There is something very special about being able to be quiet with someone else. Settling in and being able to be just present to life with them. Not feeling like you have to fill all your time with chatter, not feeling like something is wrong if for a while you don’t talk.

I get it. In a society so heavy with admonishments to always be doing something – or, at very least, consuming something – it’s easy to become uncomfortable without constant stimulation. For most of us, being quiet with ourselves is a nigh on unaccomplishable feat, let alone attempting quiet with other people. If we’re not constantly interacting physically or verbally, how will we avoid being boring? How will we keep the other person from thinking we’re bored of them? Even many spaces where silence is valued are focused almost solely on being silent with yourself. While that sort of silence is also really valuable, comfortable silence between two people is a particularly beautiful thing.

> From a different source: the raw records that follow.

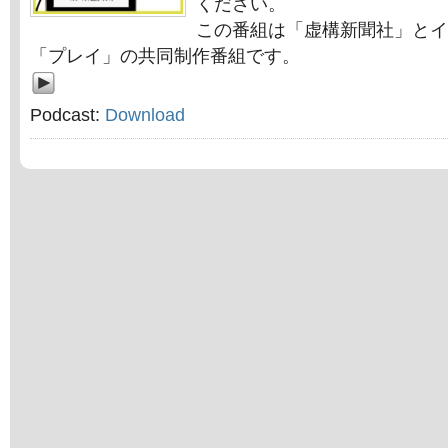
ください。
この番組は「虚構新聞社」とイ
「プレイ」の共同制作番組です。
Podcast:
Download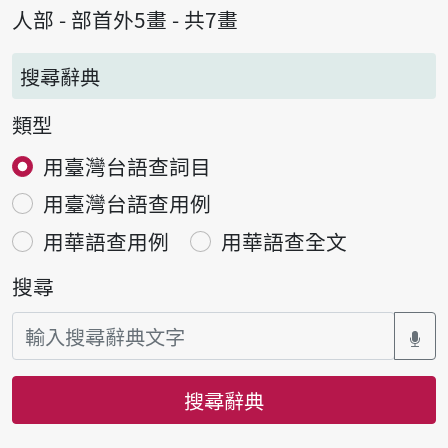
人部 - 部首外5畫 - 共7畫
搜尋辭典
類型
用臺灣台語查詞目
用臺灣台語查用例
用華語查用例
用華語查全文
搜尋
搜尋辭典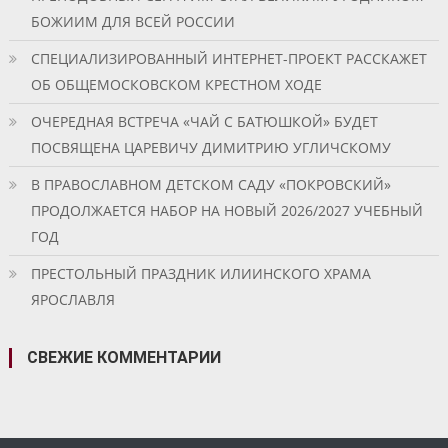
БОЖИИМ ДЛЯ ВСЕЙ РОССИИ
СПЕЦИАЛИЗИРОВАННЫЙ ИНТЕРНЕТ-ПРОЕКТ РАССКАЖЕТ
ОБ ОБЩЕМОСКОВСКОМ КРЕСТНОМ ХОДЕ
ОЧЕРЕДНАЯ ВСТРЕЧА «ЧАЙ С БАТЮШКОЙ» БУДЕТ
ПОСВЯЩЕНА ЦАРЕВИЧУ ДИМИТРИЮ УГЛИЧСКОМУ
В ПРАВОСЛАВНОМ ДЕТСКОМ САДУ «ПОКРОВСКИЙ»
ПРОДОЛЖАЕТСЯ НАБОР НА НОВЫЙ 2026/2027 УЧЕБНЫЙ
ГОД
ПРЕСТОЛЬНЫЙ ПРАЗДНИК ИЛИИНСКОГО ХРАМА
ЯРОСЛАВЛЯ
СВЕЖИЕ КОММЕНТАРИИ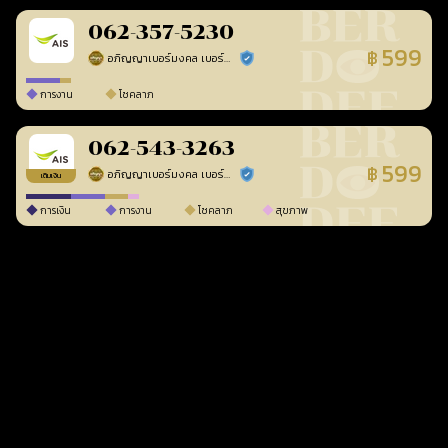
062-357-5230
599
฿
อภิญญาเบอร์มงคล เบอร์สวยเลขศาสตร์
ร้านยืนยันแล้ว
การงาน
โชคลาภ
062-543-3263
599
฿
อภิญญาเบอร์มงคล เบอร์สวยเลขศาสตร์
ร้านยืนยันแล้ว
เติมเงิน
การเงิน
การงาน
โชคลาภ
สุขภาพ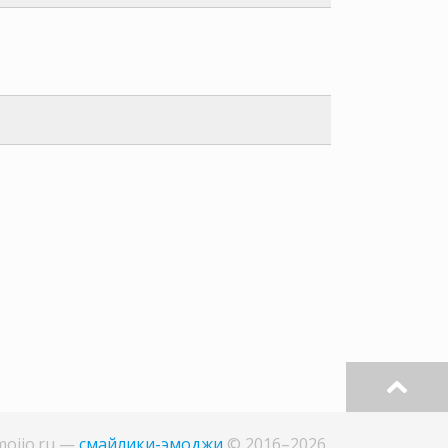
mojio.ru
—
смайлики-эмоджи
©
2016–
2026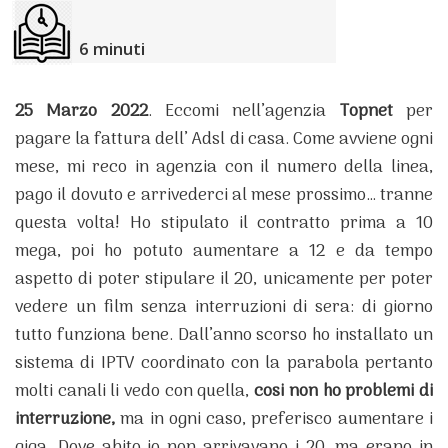
6
minuti
25 Marzo 2022
. Eccomi nell’agenzia
Topnet
per
pagare la fattura dell’ Adsl di casa. Come avviene ogni
mese, mi reco in agenzia con il numero della linea,
pago il dovuto e arrivederci al mese prossimo… tranne
questa volta! Ho stipulato il contratto prima a 10
mega, poi ho potuto aumentare a 12 e da tempo
aspetto di poter stipulare il 20, unicamente per poter
vedere un film senza interruzioni di sera: di giorno
tutto funziona bene. Dall’anno scorso ho installato un
sistema di IPTV coordinato con la parabola pertanto
molti canali li vedo con quella,
cosi non ho problemi di
interruzione,
ma in ogni caso, preferisco aumentare i
giga. Dove abito io non arrivavano i 20, ma erano in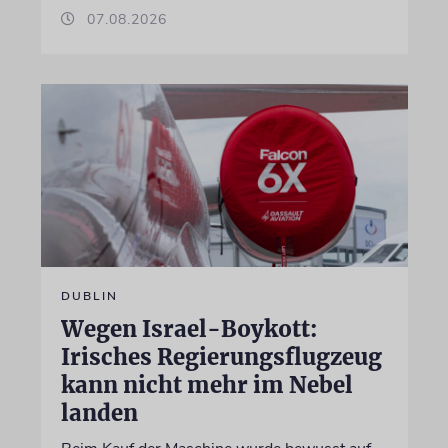
07.08.2026
DUBLIN
Wegen Israel-Boykott:
Irisches Regierungsflugzeug
kann nicht mehr im Nebel
landen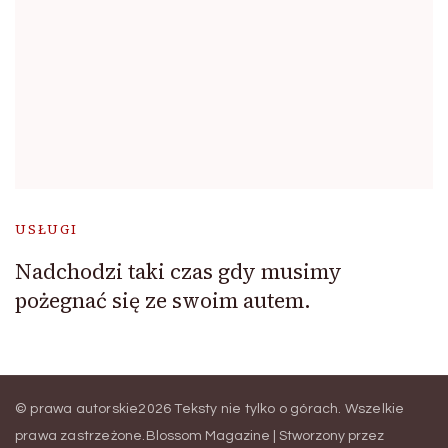
USŁUGI
Nadchodzi taki czas gdy musimy
pożegnać się ze swoim autem.
© prawa autorskie2026
Teksty nie tylko o górach
. Wszelkie
prawa zastrzeżone.
Blossom Magazine | Stworzony przez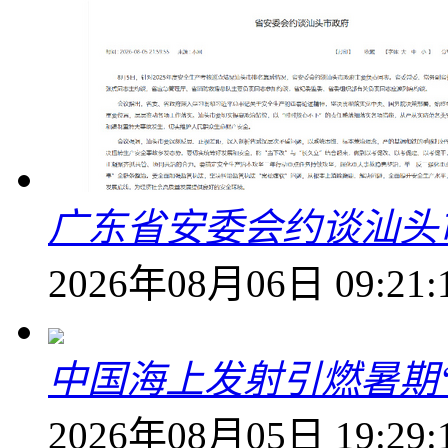
广东省安委会约谈汕头
2026年08月06日 09:21:
中国海上发射引燃暑期
2026年08月05日 19:29: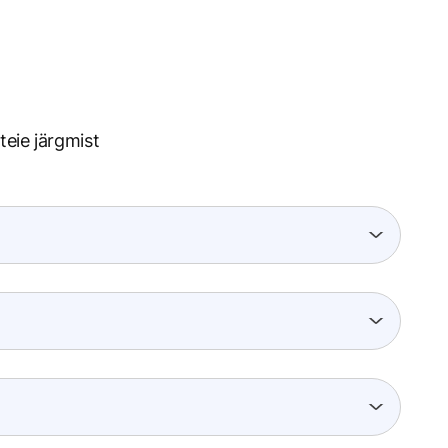
eie järgmist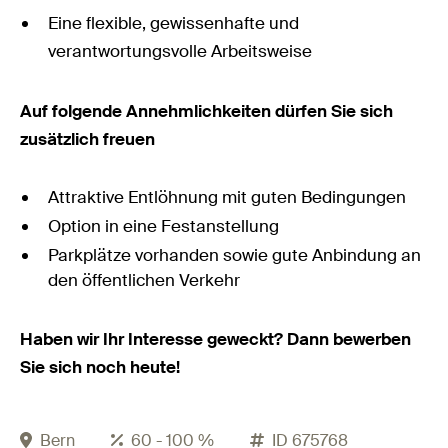
Eine flexible, gewissenhafte und
verantwortungsvolle Arbeitsweise
Auf folgende Annehmlichkeiten dürfen Sie sich
zusätzlich freuen
Attraktive Entlöhnung mit guten Bedingungen
Option in eine Festanstellung
Parkplätze vorhanden sowie gute Anbindung an
den öffentlichen Verkehr
Haben wir Ihr Interesse geweckt? Dann bewerben
Sie sich noch heute!
Bern
60 - 100 %
ID 675768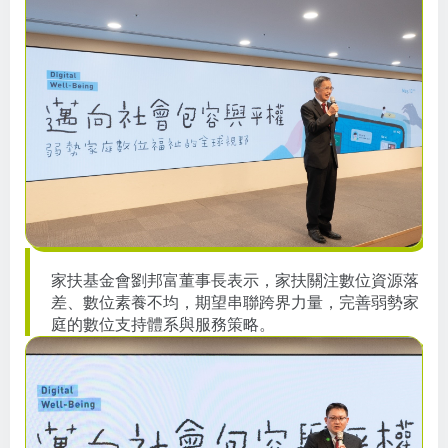
家扶基金會劉邦富董事長表示，家扶關注數位資源落
差、數位素養不均，期望串聯跨界力量，完善弱勢家
庭的數位支持體系與服務策略。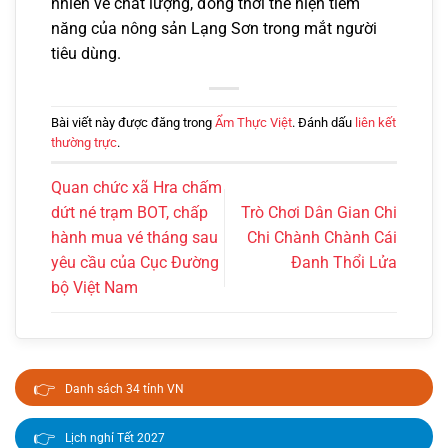
nhiên về chất lượng, đồng thời thể hiện tiềm
năng của nông sản Lạng Sơn trong mắt người
tiêu dùng.
Bài viết này được đăng trong
Ẩm Thực Việt
. Đánh dấu
liên kết
thường trực
.
Quan chức xã Hra chấm
dứt né trạm BOT, chấp
Trò Chơi Dân Gian Chi
hành mua vé tháng sau
Chi Chành Chành Cái
yêu cầu của Cục Đường
Đanh Thổi Lửa
bộ Việt Nam
👉
Danh sách 34 tỉnh VN
👉
Lịch nghỉ Tết 2027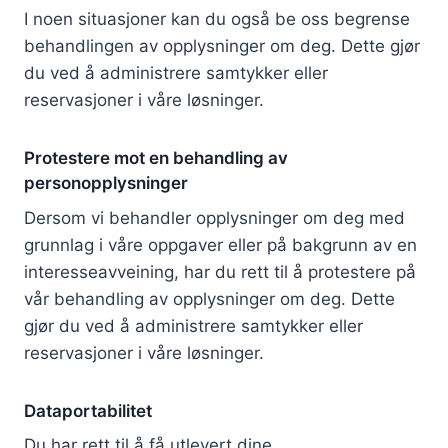
I noen situasjoner kan du også be oss begrense
behandlingen av opplysninger om deg. Dette gjør
du ved å administrere samtykker eller
reservasjoner i våre løsninger.
Protestere mot en behandling av
personopplysninger
Dersom vi behandler opplysninger om deg med
grunnlag i våre oppgaver eller på bakgrunn av en
interesseavveining, har du rett til å protestere på
vår behandling av opplysninger om deg. Dette
gjør du ved å administrere samtykker eller
reservasjoner i våre løsninger.
Dataportabilitet
Du har rett til å få utlevert dine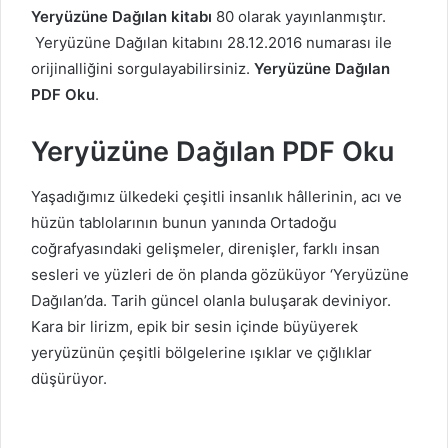
Yeryüzüne Dağılan kitabı
80 olarak yayınlanmıştır.
Yeryüzüne Dağılan kitabını 28.12.2016 numarası ile
orijinalliğini sorgulayabilirsiniz.
Yeryüzüne Dağılan
PDF Oku
.
Yeryüzüne Dağılan PDF Oku
Yaşadığımız ülkedeki çeşitli insanlık hâllerinin, acı ve
hüzün tablolarının bunun yanında Ortadoğu
coğrafyasındaki gelişmeler, direnişler, farklı insan
sesleri ve yüzleri de ön planda gözüküyor ‘Yeryüzüne
Dağılan’da. Tarih güncel olanla buluşarak deviniyor.
Kara bir lirizm, epik bir sesin içinde büyüyerek
yeryüzünün çeşitli bölgelerine ışıklar ve çığlıklar
düşürüyor.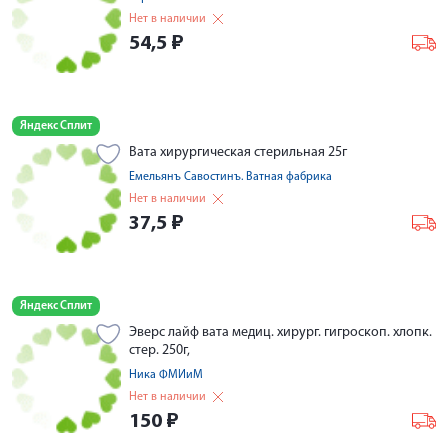
Нет в наличии
54,5
₽
Яндекс Сплит
Вата хирургическая стерильная 25г
Емельянъ Савостинъ. Ватная фабрика
Нет в наличии
37,5
₽
Яндекс Сплит
Эверс лайф вата медиц. хирург. гигроскоп. хлопк.
стер. 250г,
Ника ФМИиМ
Нет в наличии
150
₽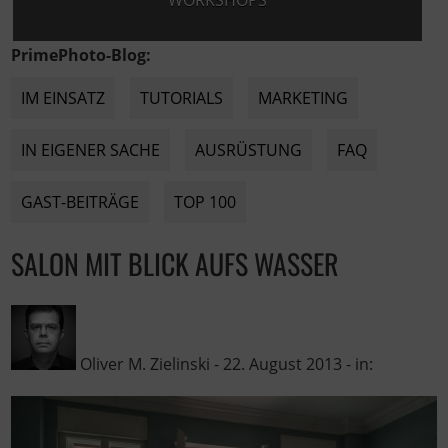
WORKSHOPS
PrimePhoto-Blog:
IM EINSATZ
TUTORIALS
MARKETING
IN EIGENER SACHE
AUSRÜSTUNG
FAQ
GAST-BEITRÄGE
TOP 100
SALON MIT BLICK AUFS WASSER
Oliver M. Zielinski
-
22. August 2013
- in: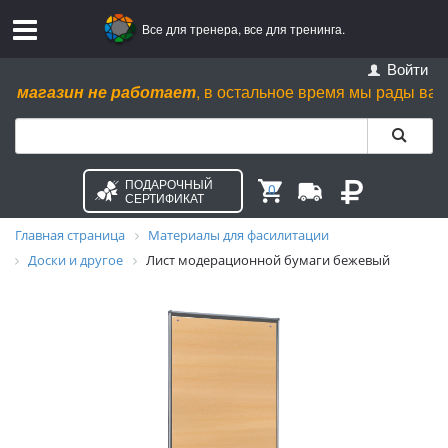
Все для тренера, все для тренинга.
Войти
магазин не работает
, в остальное время мы рады вас видет
ПОДАРОЧНЫЙ
0
СЕРТИФИКАТ
Главная страница
Материалы для фасилитации
Доски и другое
Лист модерационной бумаги бежевый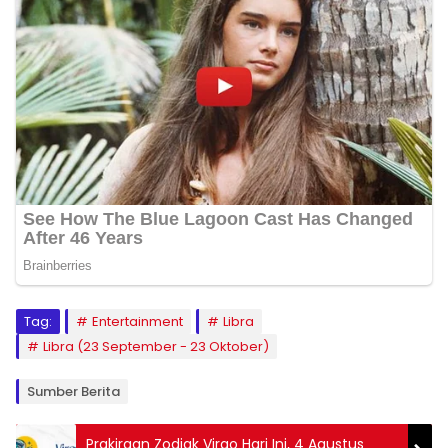
Tag:
Entertainment
Libra
Libra (23 September - 23 Oktober)
Sumber Berita
Prakiraan Zodiak Virgo Hari Ini, 4 Agustus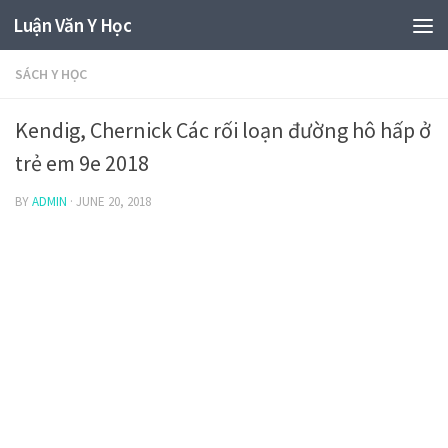
Luận Văn Y Học
SÁCH Y HỌC
Kendig, Chernick Các rối loạn đường hô hấp ở
trẻ em 9e 2018
BY
ADMIN
·
JUNE 20, 2018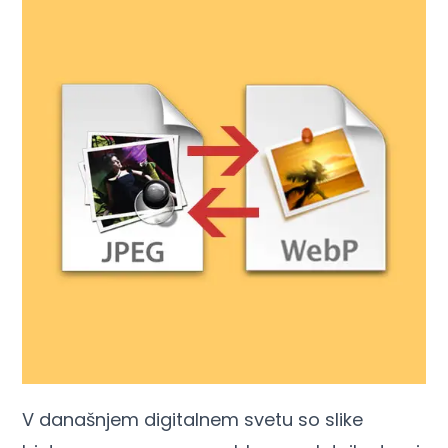
V današnjem digitalnem svetu so slike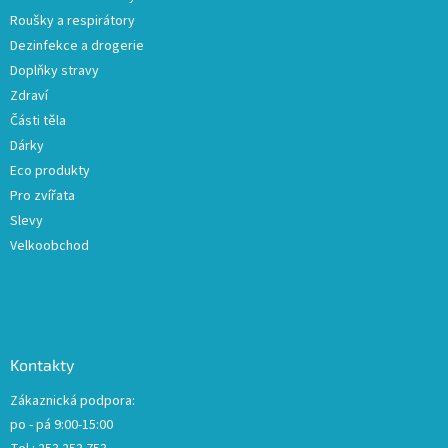
v
Roušky a respirátory
k
Dezinfekce a drogerie
y
Doplňky stravy
v
ý
Zdraví
p
Části těla
i
Dárky
s
u
Eco produkty
Pro zvířata
Slevy
Velkoobchod
Kontakty
Zákaznická podpora:
po - pá 9:00-15:00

There is a closeness in comfortable silence between people, a feeling of being linked together in a way that is both before and beyond words. This silence is holy. It is the experience of existing with another person and feeling connected to them on a level that is inaccessible with only words. Among the more obvious examples of this are the moments just before sleep and just upon waking up, laying in bed with a lover and dreamily sensing one another, seeing one another as whole, beautiful beings. However, I think it is foolish to suggest that people must share a bed or, really, even a sexual relationship in order to have this type of intimacy.

As a culture we’re very used to thinking of intimacy as the sole province of romantic – or at very least, sexual – relationships. By extension, even when we reorient ourselves to view intimacy of that nature as holy, we do not always extend that view to the multitude of ways in which people are non-romantically/sexually intimate with one another. This I believe is a serious mistake. Of course it is necessary and important for us to move toward affirming a wide variety of sexual and romantic relationships, and of course we should make note of the holiness of physical, sexual intimacy, but can we really say that this is enough? What of those who are never partnered and those who have no desire to be? How does this framing fit with those who have more than one partner? Further, what damage might we do if we proclaim the importance and holiness of romantic and sexual relationships without being sure to note the divinity of friendship and genuine human care.

When we are able to be silent together I think we are more readily able to feel the Divine in one another. I know that that is true for me. I have felt the Divine – the feeling I know that I can call God – in the sleepy lulls of late night conversations and in moments of tear-stained silence in cars, living rooms, and counseling offices alike. I’ve felt it as I tip-toed around my sleeping friends, and while laying on a hill in the sun listening to music together. These moments are intimate, and they are holy. I would do a disservice to them, myself, and the Divine if I were to say otherwise.